-- DATA PROVIDED follows --
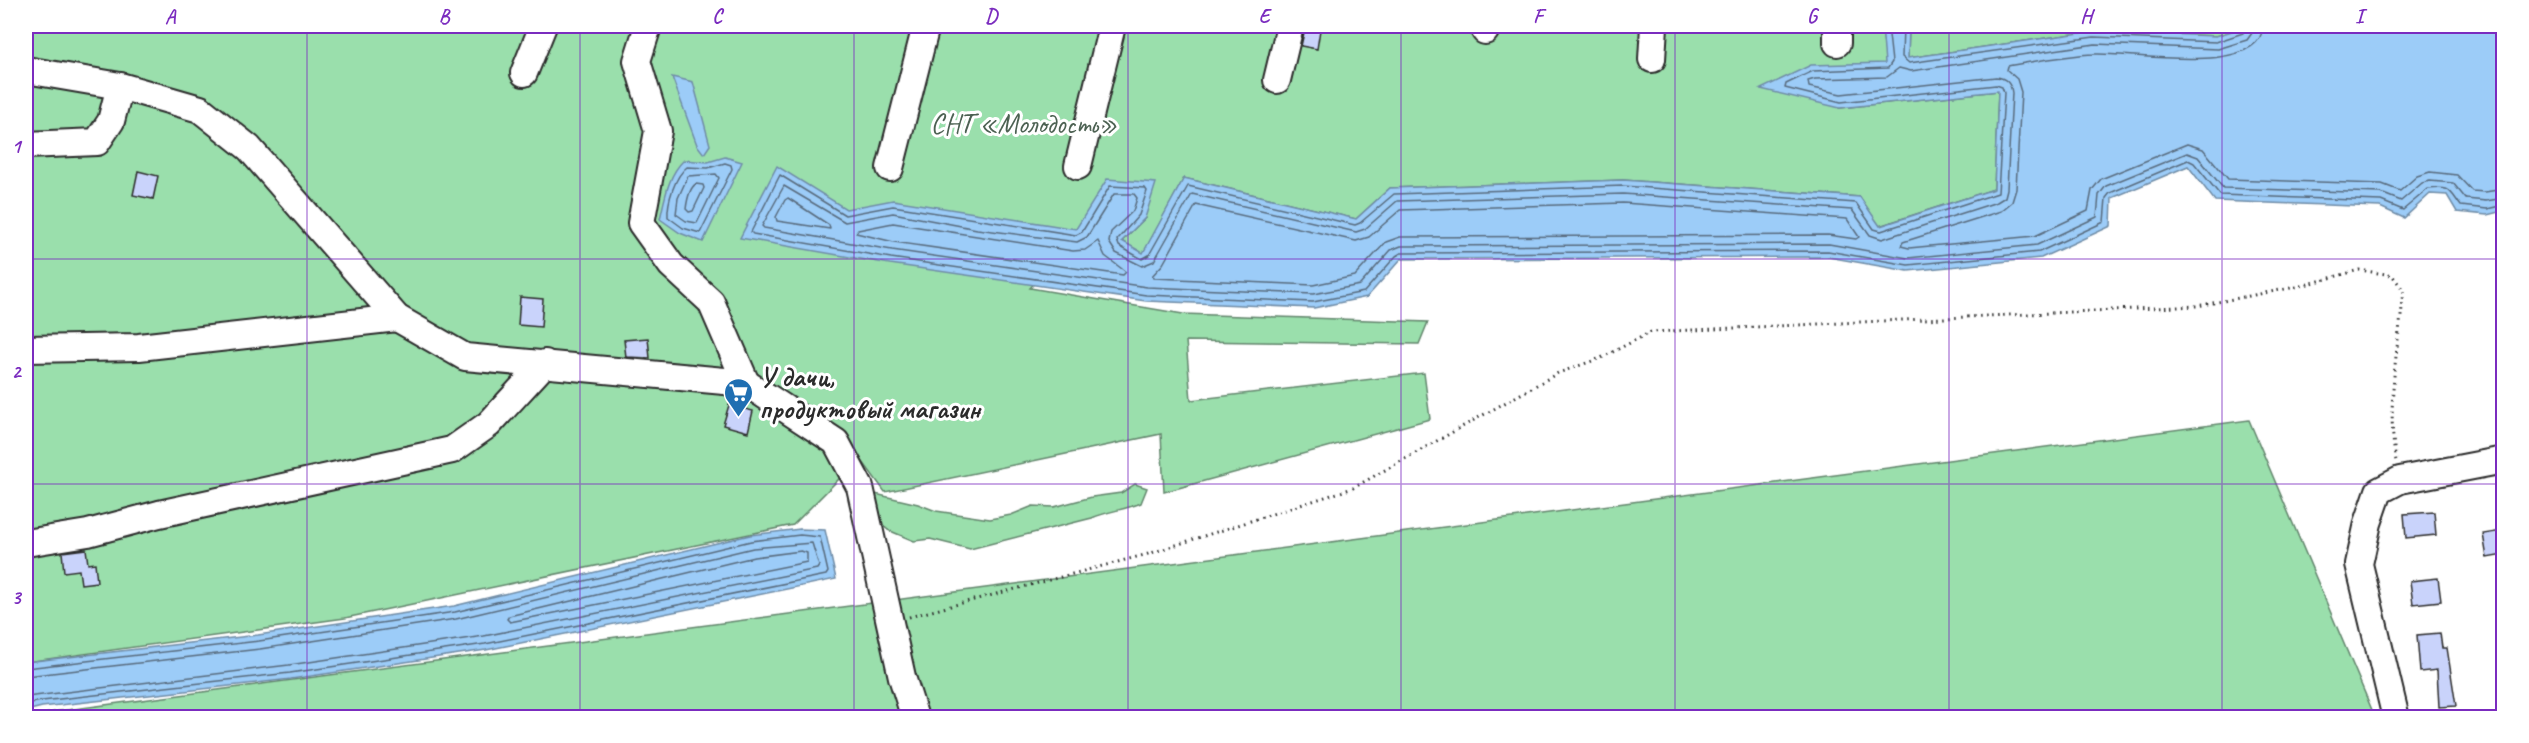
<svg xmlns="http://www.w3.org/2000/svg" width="2529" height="743" viewBox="0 0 2529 743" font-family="Caveat,sans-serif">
<rect width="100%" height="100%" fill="#fff"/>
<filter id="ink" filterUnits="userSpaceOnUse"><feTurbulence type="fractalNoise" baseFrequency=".0167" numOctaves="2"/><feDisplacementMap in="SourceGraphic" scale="12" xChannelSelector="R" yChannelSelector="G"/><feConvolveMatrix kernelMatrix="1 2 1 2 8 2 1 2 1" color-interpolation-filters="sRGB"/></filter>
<g filter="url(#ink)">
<g fill="#9adfac" stroke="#62856c" stroke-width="1.5">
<polygon points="26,26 1882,26 1886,63 1840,108 1998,91 1994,189 1879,226 1860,197 1623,180 1390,188 1356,219 1184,178 1143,254 1122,241 1145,218 1076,229 1057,260 1030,288 1183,314 1428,322 1419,344 1186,341 1191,400 1424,373 1430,419 1164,492 1161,434 885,492 860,458 793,525 345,618 26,662"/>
<polygon points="1909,26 2248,26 2217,36 2094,31 1908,58"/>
<polygon points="2249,420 2375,717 26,718 59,711"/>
<path d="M1135,484L1147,488L1141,503C1124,510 1108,511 1092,518L970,549L930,539L914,541L888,530L878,521L871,493L918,504L936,511L990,519L1011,515L1033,506L1054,507L1092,497L1121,493Z"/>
</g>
<g fill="#9cccf8" stroke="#6f8ca6" stroke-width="1.5">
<polygon points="1882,26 1909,26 1908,58 2094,31 2216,36 2248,26 2503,26 2503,211 2487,215 2457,212 2447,195 2430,194 2404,218 2380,207 2215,201 2188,166 2112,198 2111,226 2041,258 1908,271 1828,257 1401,259 1367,297 1314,308 1146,301 890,264 740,238 777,166 846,209 893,200 1076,229 1107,179 1156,183 1145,218 1122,241 1143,253 1184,178 1356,219 1390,188 1623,180 1860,197 1880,226 1994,189 1998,91 1840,108 1761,89 1811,65 1885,63"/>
<polygon points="672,77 693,82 710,145 704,154 697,145"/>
<path d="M725,157L742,162L703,242L680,233L660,219C665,198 668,175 684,160L708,162Z"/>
<polygon points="800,529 825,530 836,579 486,650 291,679 42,707 26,711 26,662 258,635 454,606 750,535"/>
</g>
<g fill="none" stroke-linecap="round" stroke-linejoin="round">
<g stroke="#586b7d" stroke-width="1.5">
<path d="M1888,26L1892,62L1888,68L1813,71L1786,84L1785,88L1841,102L1996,85L2002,87L2004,93L1998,193L1881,231L1874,229L1856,203L1623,186L1394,194L1360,223L1355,225L1188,186L1149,255L1142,259L1119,246L1117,240L1139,215L1147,191L1145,188L1110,186L1082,232L1076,235L893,206L845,215L780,175L751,232L753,234L891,258L1146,295L1313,302L1364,292L1396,256L1401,253L1828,251L1908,265L2039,252L2104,222L2106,198L2110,193L2188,160L2194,163L2220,195L2381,201L2403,210L2428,189C2451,186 2449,190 2461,206L2487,209L2504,205"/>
<polyline points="1903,26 1902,57 1909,63 2094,37 2216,42 2243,33 2246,26"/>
<path d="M2254,26L2252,33L2247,40L2218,49L2095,44L1911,71L1899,68L1887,77L1815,79L1808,81L1809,87L1841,94L1996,77C2006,78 2011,83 2012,93L2007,189L2005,197L1997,202L1882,239L1870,235L1852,210L1623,194L1397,201L1365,229L1356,232L1192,194L1154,261L1142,266L1116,253L1109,242L1111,232L1133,211L1137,198L1134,194H1114L1087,237L1077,242L977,229L893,213L845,222L784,186L762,226L764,228L892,250L1147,287L1313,294L1360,285L1391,250L1401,246L1829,244L1908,258L2037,245L2097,217L2099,195L2106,186L2187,153L2198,157L2223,188L2381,193L2401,201L2422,183L2430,181L2453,183L2466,199L2486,201L2504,198"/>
<path d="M2263,26C2261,78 2129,52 2095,54C2067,55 2036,61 2008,66L2007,70L2017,79L2021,92L2016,189L2012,202L2001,211L1903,242L1901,246L1909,248L2035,236L2088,211L2092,190L2101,179L2187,144L2203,149L2228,179L2382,184L2400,191L2417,176L2430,172L2457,175L2472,191L2485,192L2504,189"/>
<path d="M725,163L731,165L732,169L700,233L683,228L668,217C667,202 675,176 687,167L708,168Z"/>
<polygon points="716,174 719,178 697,223 686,221 676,214 678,198 688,176"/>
<path d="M696,184L703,185L704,188L693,211L689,212L686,209C687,201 689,188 696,184Z"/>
<polygon points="788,198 829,225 830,229 777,221 776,217 785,200"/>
<polygon points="1623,203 1847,219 1859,237 1856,239 1828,235 1400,237 1386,242 1355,276 1313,285 1154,278 1152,276 1163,264 1196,205 1356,241 1369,237 1400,210"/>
<polygon points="893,223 1073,251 1085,250 1098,241 1105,256 1126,272 1123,275 894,242 856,233 858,230"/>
<polygon points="801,551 807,553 807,562 510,622 507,619 509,616 754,557"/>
<polyline points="26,668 259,641 455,612 751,541 800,535 820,537 828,572 826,575 485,644 290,673 42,701 26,704"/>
<polyline points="26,676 260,649 456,619 753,548 812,543 819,566 817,569 484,636 289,665 26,697"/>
</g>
</g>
<g fill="#c9d3fb" stroke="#2b2b2b" stroke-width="1.5">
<polygon points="1305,28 1320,30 1317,49 1301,46"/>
<polygon points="138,171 158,176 153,199 133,195"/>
<polygon points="520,297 543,299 541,327 518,325"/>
<polygon points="648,338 650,358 626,357 624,340"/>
<polygon points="729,405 753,411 748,432 723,425"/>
<polygon points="2434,512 2436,535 2406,538 2404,514"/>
<polygon points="2502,531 2504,555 2487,558 2483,534"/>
<polygon points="86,549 88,564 95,563 97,582 81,584 79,570 64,572 62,552"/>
<polygon points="2438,578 2441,601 2413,604 2410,581"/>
<polygon points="2440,633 2442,648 2447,648 2456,706 2439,707 2437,670 2420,672 2417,635"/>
</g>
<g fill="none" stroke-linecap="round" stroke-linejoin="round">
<defs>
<g id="minor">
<polyline points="648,26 637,61 658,131 641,223 671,265 711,302 746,383"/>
<polyline points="1485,31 1485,26"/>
<polyline points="1837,43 1837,26"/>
<polyline points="1652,59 1654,26"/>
<polyline points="26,70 120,86 200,109 249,148 397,318 465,357 746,383 836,442 860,487 902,677 915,718"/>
<polyline points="524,73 543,26"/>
<polyline points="1277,80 1290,26"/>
<polyline points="26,145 97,142 111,121 120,86"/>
<polyline points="1078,166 1112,26"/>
<polyline points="890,168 926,26"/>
<polyline points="26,349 139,347 397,318"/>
<polyline points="26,543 88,533 159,514 452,450 489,424 545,363"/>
<polyline points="2396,718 2359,564 2368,523 2379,491 2400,480 2504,460"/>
</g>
</defs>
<use href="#minor" stroke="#2b2b2b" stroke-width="30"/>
<path stroke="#2b2b2b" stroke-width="3" stroke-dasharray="1.5 4.5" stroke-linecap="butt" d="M909,617L1148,554L1353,488L1558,373L1601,358L1651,332L2197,306L2301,286L2359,270L2392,275L2404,291C2398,346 2386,406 2396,461"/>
<use href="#minor" stroke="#fff" stroke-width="26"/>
</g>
</g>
<path fill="none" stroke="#7b2cbf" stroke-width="1.5" stroke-opacity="0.55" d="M307,26V718M580,26V718M854,26V718M1128,26V718M1401,26V718M1675,26V718M1949,26V718M2222,26V718M26,259H2504M26,484H2504"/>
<defs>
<symbol id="supermarket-pin" viewBox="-11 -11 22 30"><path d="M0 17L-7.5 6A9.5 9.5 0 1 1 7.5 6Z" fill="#1f6fb2" stroke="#fff"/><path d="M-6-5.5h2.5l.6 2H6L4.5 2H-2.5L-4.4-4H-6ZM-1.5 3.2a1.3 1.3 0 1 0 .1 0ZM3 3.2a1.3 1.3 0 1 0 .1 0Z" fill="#fff"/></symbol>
</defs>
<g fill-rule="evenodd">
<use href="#supermarket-pin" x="722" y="376" width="33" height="45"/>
</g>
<g text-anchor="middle" stroke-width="6" stroke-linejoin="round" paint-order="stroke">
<g font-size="28" fill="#4c6152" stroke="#fff">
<text x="1024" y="133">СНТ «Молодость»</text>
</g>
<g font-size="28" font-weight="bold" fill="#2b2b2b" stroke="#fff" text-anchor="start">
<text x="759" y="386">У дачи,<tspan x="759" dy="32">продуктовый магазин</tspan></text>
</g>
</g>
<rect width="2529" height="743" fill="none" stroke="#fff" stroke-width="66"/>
<rect x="33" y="33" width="2463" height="677" fill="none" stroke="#7b2cbf" stroke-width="2"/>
<g font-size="20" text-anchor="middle" font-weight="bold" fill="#7b2cbf">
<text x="170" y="23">A</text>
<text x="444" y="23">B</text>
<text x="717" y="23">C</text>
<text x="991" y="23">D</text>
<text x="1264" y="23">E</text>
<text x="1538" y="23">F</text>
<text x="1812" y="23">G</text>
<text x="2086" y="23">H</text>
<text x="2359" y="23">I</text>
<text x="16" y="153">1</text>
<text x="16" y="378">2</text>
<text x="16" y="604">3</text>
</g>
</svg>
-- DATA PROVIDED concluded --
* THE PROBLEM: All lines of the entries above where "filter" turns up should be reported.

* FINISHED EXERCISE:
<filter id="ink" filterUnits="userSpaceOnUse"><feTurbulence type="fractalNoise" baseFrequency=".0167" numOctaves="2"/><feDisplacementMap in="SourceGraphic" scale="12" xChannelSelector="R" yChannelSelector="G"/><feConvolveMatrix kernelMatrix="1 2 1 2 8 2 1 2 1" color-interpolation-filters="sRGB"/></filter>
<g filter="url(#ink)">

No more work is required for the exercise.